On the other hand, according to the discussions presented in the introduction section, the external environment for the practices of the building industry has changed fundamentally in recent years in order to address the global challenges of climate change [33,34]. Building industries throughout the world are under great pressure to take action and engage in low-carbon practices [35]. Therefore, the building industry has to respond to these external changes by producing green and low-carbon buildings. For example, the government sector will change building codes and standards to meet the requirements of green and low-carbon buildings. Building clients choose energy-efficient and environmentally friendly buildings. Material suppliers offer green and low-carbon materials and invest in technological innovation. Designers, in turn, will consider the environmental impact of buildings, particularly in terms of energy consumption, carbon emissions, and resource utilization efficiency. To facilitate the effective response from the building industry to external changes, the management paradigm for the industry has to shift to one that can effectively take up the challenges. The government, as the order parameter in the building industry system, has to change the mindset and transfer the management paradigm of the industry from a traditional technological low-carbon paradigm to a total low-carbon management paradigm.
In fact, governments in many countries have been shifting their management approach for overseeing the building industry by introducing measures such as green building laws and regulations to reduce building carbon emissions [36,37,38]. For example, the government in China introduced policies in 2013 to promote the development of green and low-carbon buildings, such as the “Green Building Action Plan” [39]. The European Union launched the “Energy Performance of Buildings Directive (EPBD),” in 2024, which mandates member states to achieve “nearly zero-energy buildings” by 2050 [40]. The United States has set energy efficiency requirements through codes such as the “International Energy Conservation Code (IECC)” launched in 2024, covering areas like heating, ventilation, and air conditioning (HVAC), lighting, and building envelope [41]. Japan promotes green building development through the “Building Energy Efficiency Regulation,” which mandates energy-saving standards, and encourages the adoption of green building certifications like the Comprehensive Assessment System for Built Environment Efficiency (CASBEE) through its “Green Building Design Standards” [42].
However, according to the synergy theory, as discussed earlier in this paper, all other elements within the building industry system have to follow the order of the order parameter (government) to transition to low-carbon practices. In other words, all subsystems, including building organizations, building personnel, building activities and building processes, must respond synergically to external change and engage in low-carbon practices. When all the subsystems engage in carbon practice, a total low-carbon management (TLCM) paradigm is presented. TLCM, therefore, is a new and innovative management paradigm that is sustainability-oriented and pursues contributing to further reducing carbon emissions in the building industry. In the technological domain, the new management paradigm prioritizes the promotion of low-carbon practices along the chain of all types of building organizations across all types of construction activities in the whole building life cycle process.
In referring to Figure 5 presented in the previous section, each subsystem has a specific role in engaging low-carbon practices: whole regulations from the perspective of government department; whole industry from the perspective of building organization; whole staff from the perspective of building personnel; whole enterprise from the perspective of building activities; and whole process from the perspective of building life cycle process. The 5Ws (Whole regulation, Whole industry, Whole enterprise, Whole staff, Whole process) form an integrative system for promoting TLCM, as shown in Figure 6. The 5Ws work in synergy towards the low-carbon building industry, in which the element “whole regulation” assumes the role of the dominant element (the order parameter).
Figure 6 depicts the management paradigm in the future building industry, a mode of total management integrated by five components. The detailed specifications of each component will be discussed in the following section.
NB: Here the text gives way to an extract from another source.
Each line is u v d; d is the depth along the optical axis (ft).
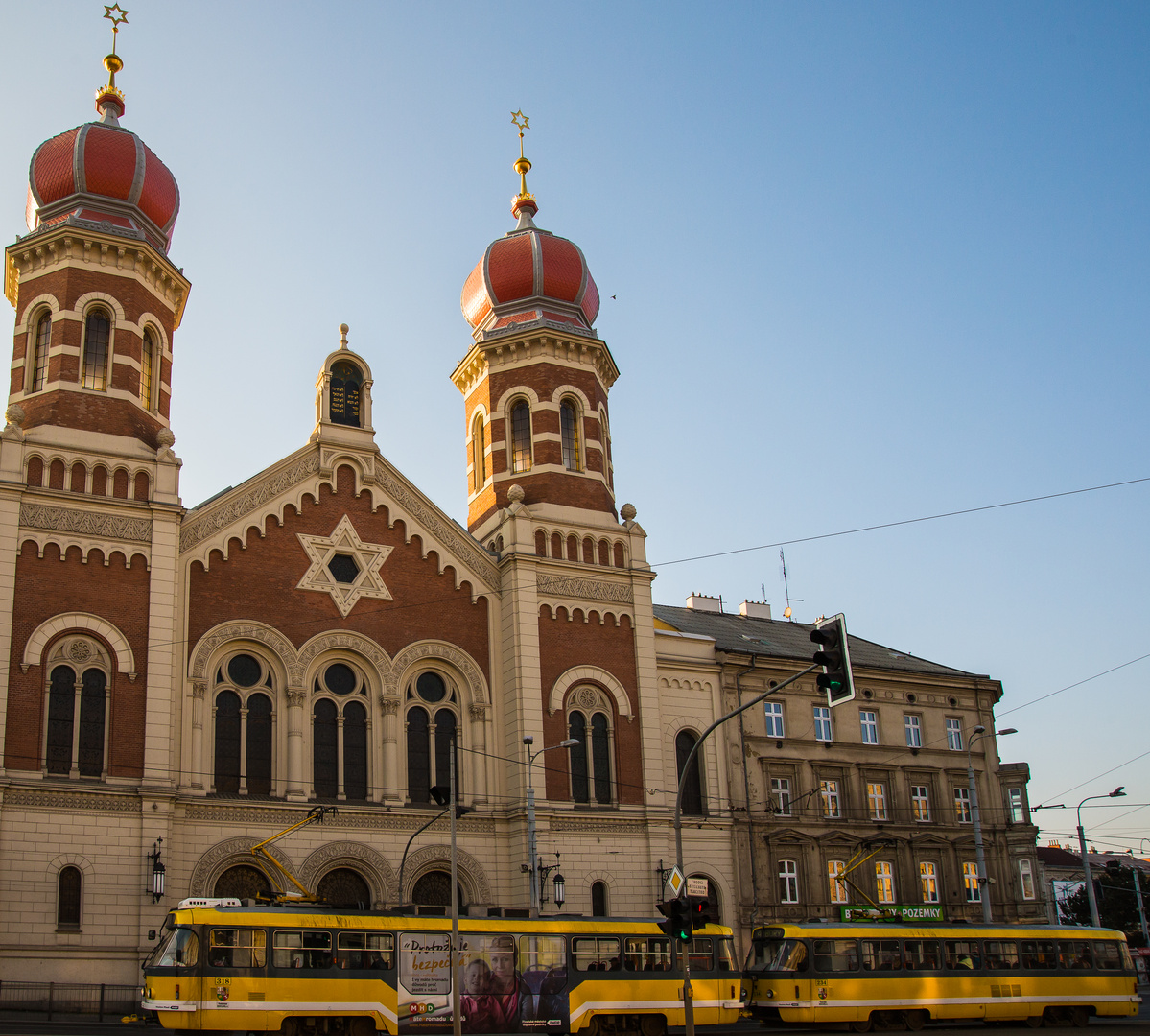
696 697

4. Component Specifications in the Context of TLCM

The analysis in the above section presents a total low-carbon management (TLCM) paradigm for the future building industry that will be transitioned to practice. This management paradigm transition will have fundamental impacts on the specifications of all the components within the building industry system.

4.1. Whole Regulations from the Perspective of Government Department

In promoting the TLCM paradigm in the building industry, the government department, as the dominant element, needs to design and implement regulations for guiding the whole building industry towards low-carbon practice, specified as whole regulations [43,44,45,46,47,48]. The government department has the authority and responsibility to modify existing regulations and introduce new regulations in order to guide and supervise the building industry’s transition to low-carbon practices. For example, codes, norms and standards should be revised or updated to shift to using renewable energy, contributing more investments to projects that apply clean energy, reducing finance for projects applying fossil fuel energy, changing contract terms in favor of those low-carbon businesses, etc. In a typical case, the government should consider imposing the provision of an Environment, Social and Governance (ESG) report as part of tendering documents in the process of recruiting participants in the building industry, including construction clients, contractors, and consultants [49].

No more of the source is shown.